In the past, majority of studies and research that had been done on Intimate Partner Violence was focused on the experiences of Caucasian women. In 1975, the National Family Violence Survey conducted one of the first studies that reported on the prevalence of IPV in the United States. The study was comprised of 147 African American married couples and 427 randomly selected Caucasian respondents. They found that African American men had higher perpetration rates of IPV than their white counterparts. But when socioeconomic status was taken into account African American husbands were less likely to have perpetrated IPV than Caucasian husbands in all income brackets except for those in the $6000-$11,999 income bracket. Social economic status matters when dealing with propensity of IPV. African American women are 1.23 times more likely to undergo minor IPV in comparison to white Caucasian women. The National Violence Against Women Survey assessed incidence of sexual assault, IPV, and stalking victimization among a nationally representative sample of 8000 men and 8000 women. Rates of IPV are better accounted for by income.
Caucasian women make up 11% of the persons living in persistent poverty while African American women comprise 25% of persons living in the same condition. According to the article, some researchers say that African Americans are socialized in a different manner than Caucasians, such that there is not as large a difference in gender role socialization within African American families as in Caucasian families. A lack of access to educational, economic, and political resources among African American men is one factor that contributes to more egalitarian roles. Some men can adopt hyper masculine roles that emphasize illegal employment, violence, and promiscuity when structural forces impede the enactment of conventional masculine norms. Within the African American community, some macrostructural factors that contribute to IPV include ethnic heterogeneity, concentrated poverty, and frequent relocation of community members. Internalized racism is where an individual has internal conflicts based on their own race and the stereotypes surrounding their race. This can affect African American families because it can lead to low self-esteem which has been identified as a risk factor for IPV.
African American women are often identified as non-feminine, independent, and overpowering and is often portrayed as being unnaturally powerful with regards to relationships, sex, finances, and physical prowess.

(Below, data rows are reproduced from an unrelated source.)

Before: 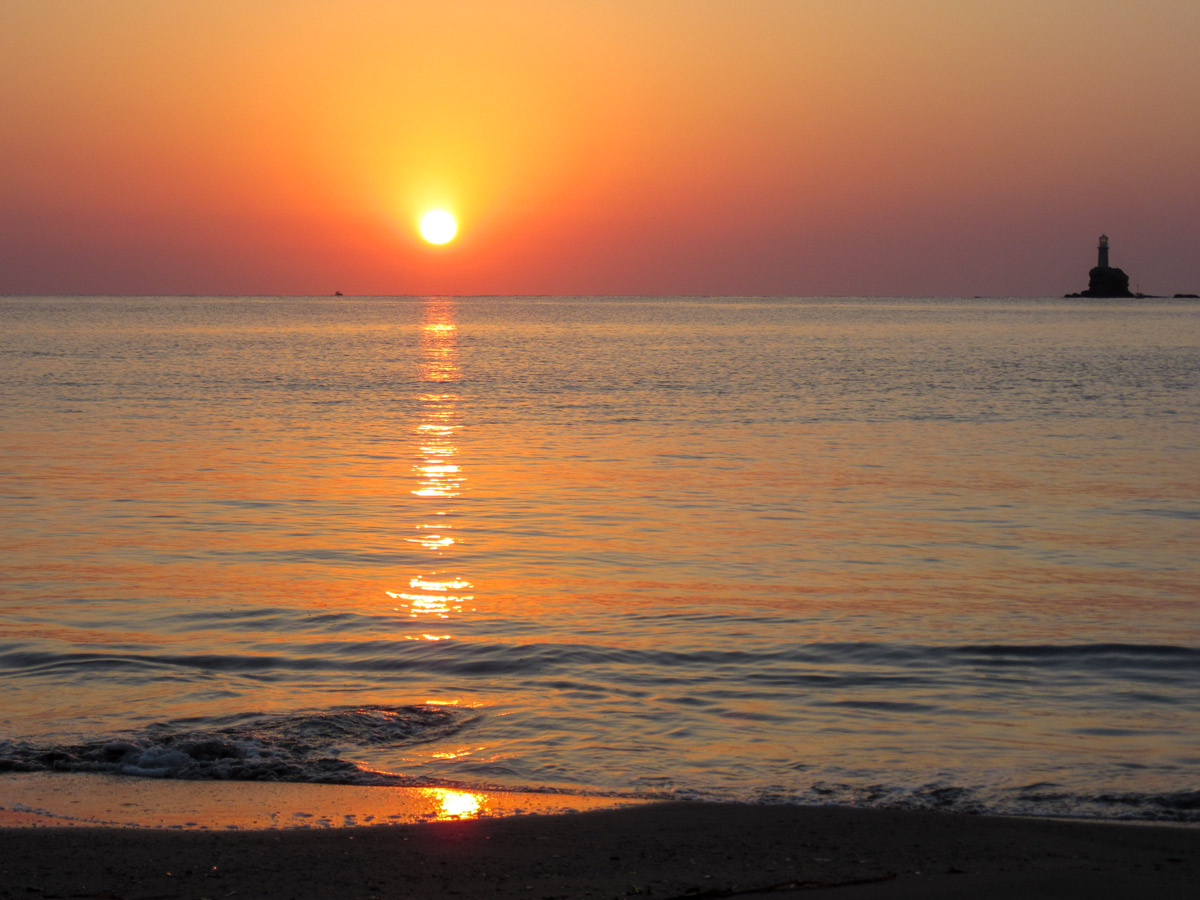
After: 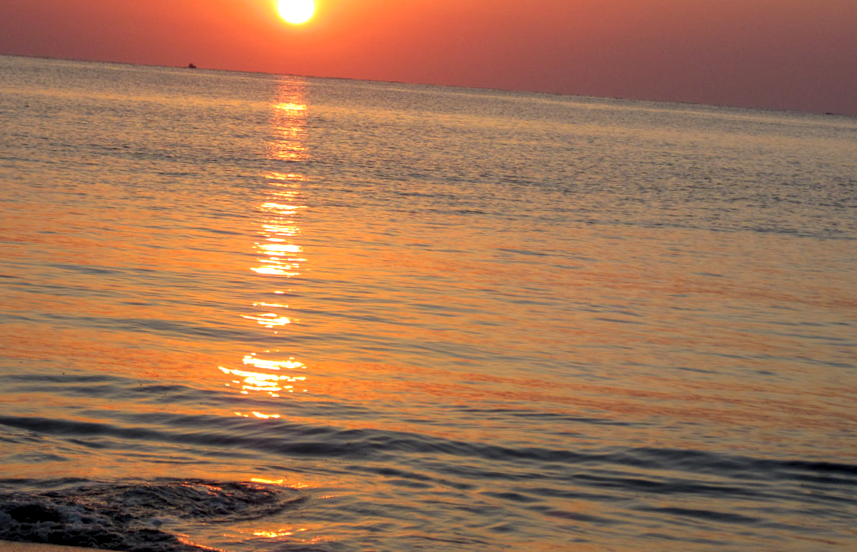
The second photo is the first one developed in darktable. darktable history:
local contrast: detail 130%
crop and rotate: angle -3.97°, left 9.883%, top 21%, right 12.268%, bottom 12.044%
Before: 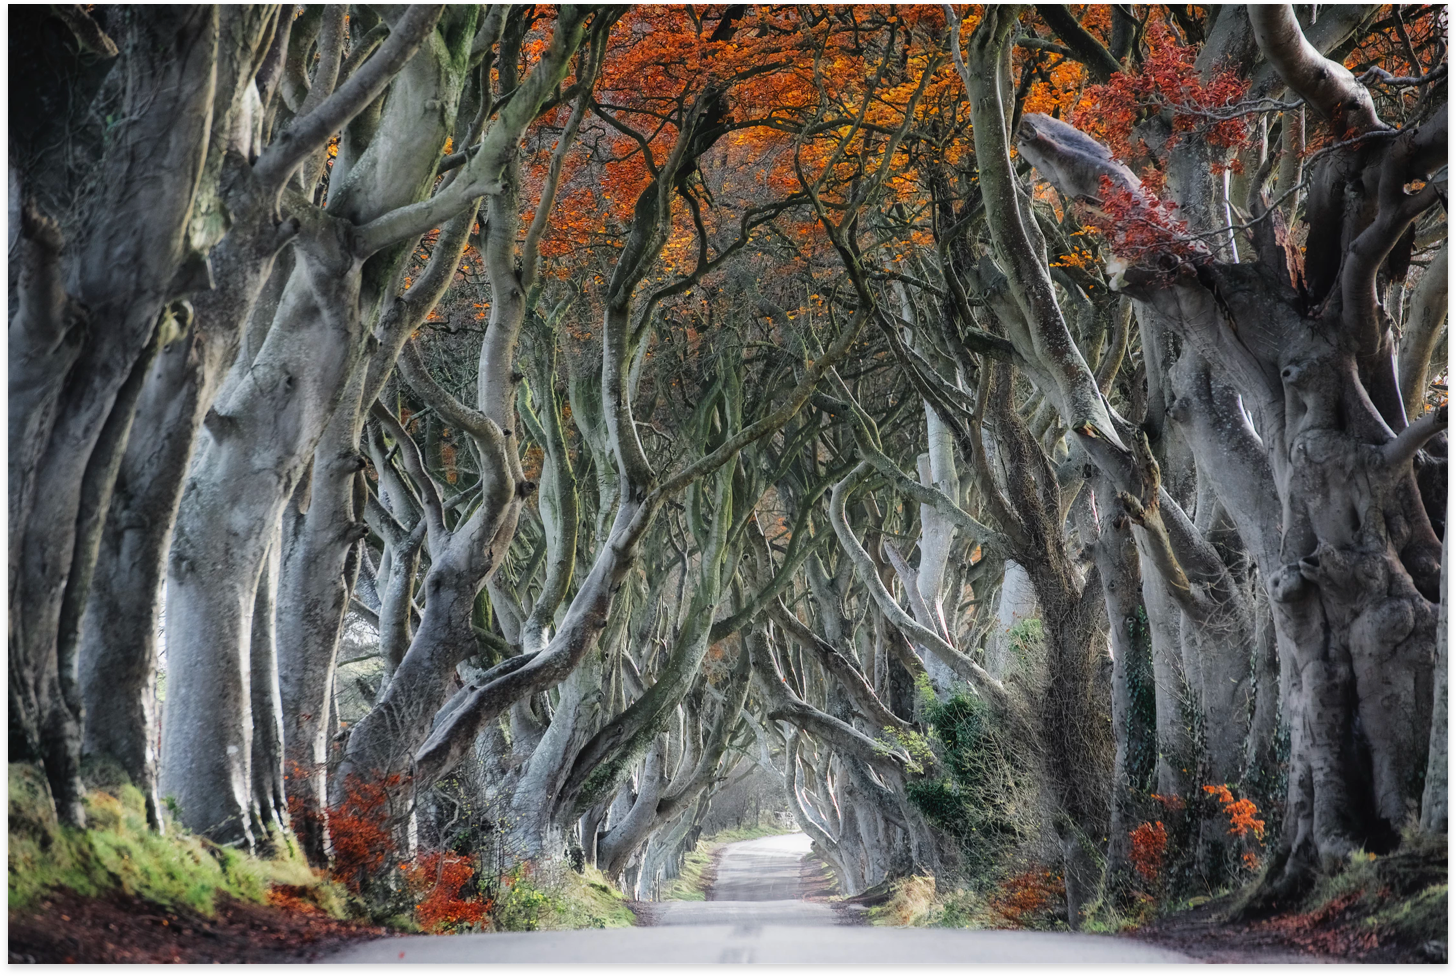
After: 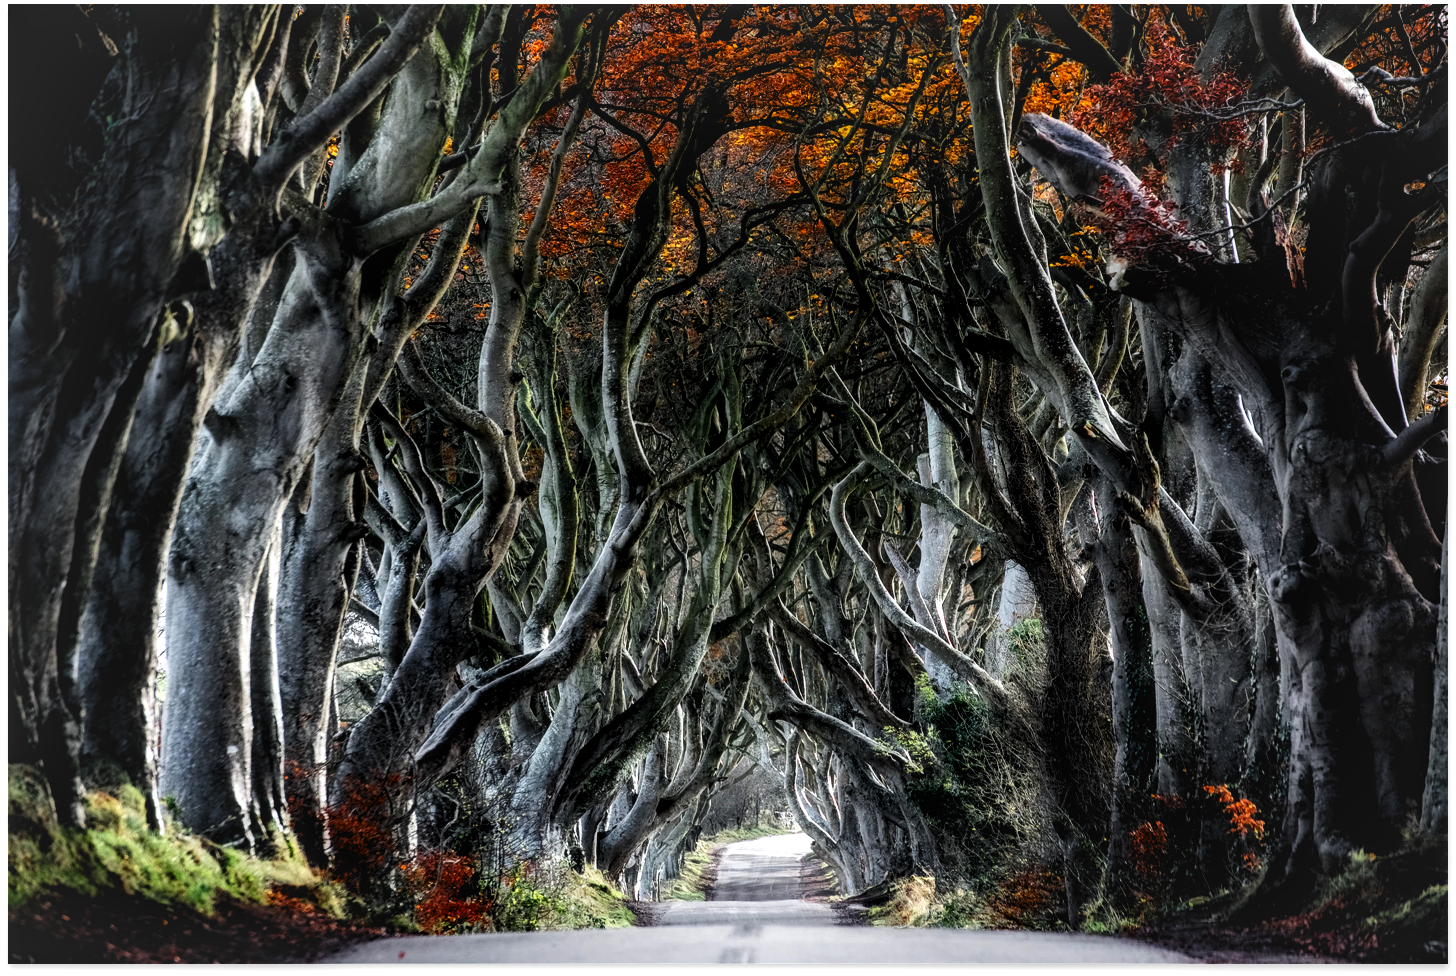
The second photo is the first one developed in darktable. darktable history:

The “superwomen” stereotype can be harmful to the African American woman because it can heighten their risk for and exposure to IPV. This stereotype also limits the empathetic concern of society and may contribute to the lack of advocacy for African American victims of IPV. African American women are less likely to seek shelters than Caucasian women, this is due to the mistreatment by service providers and also the women being unaware that services are available.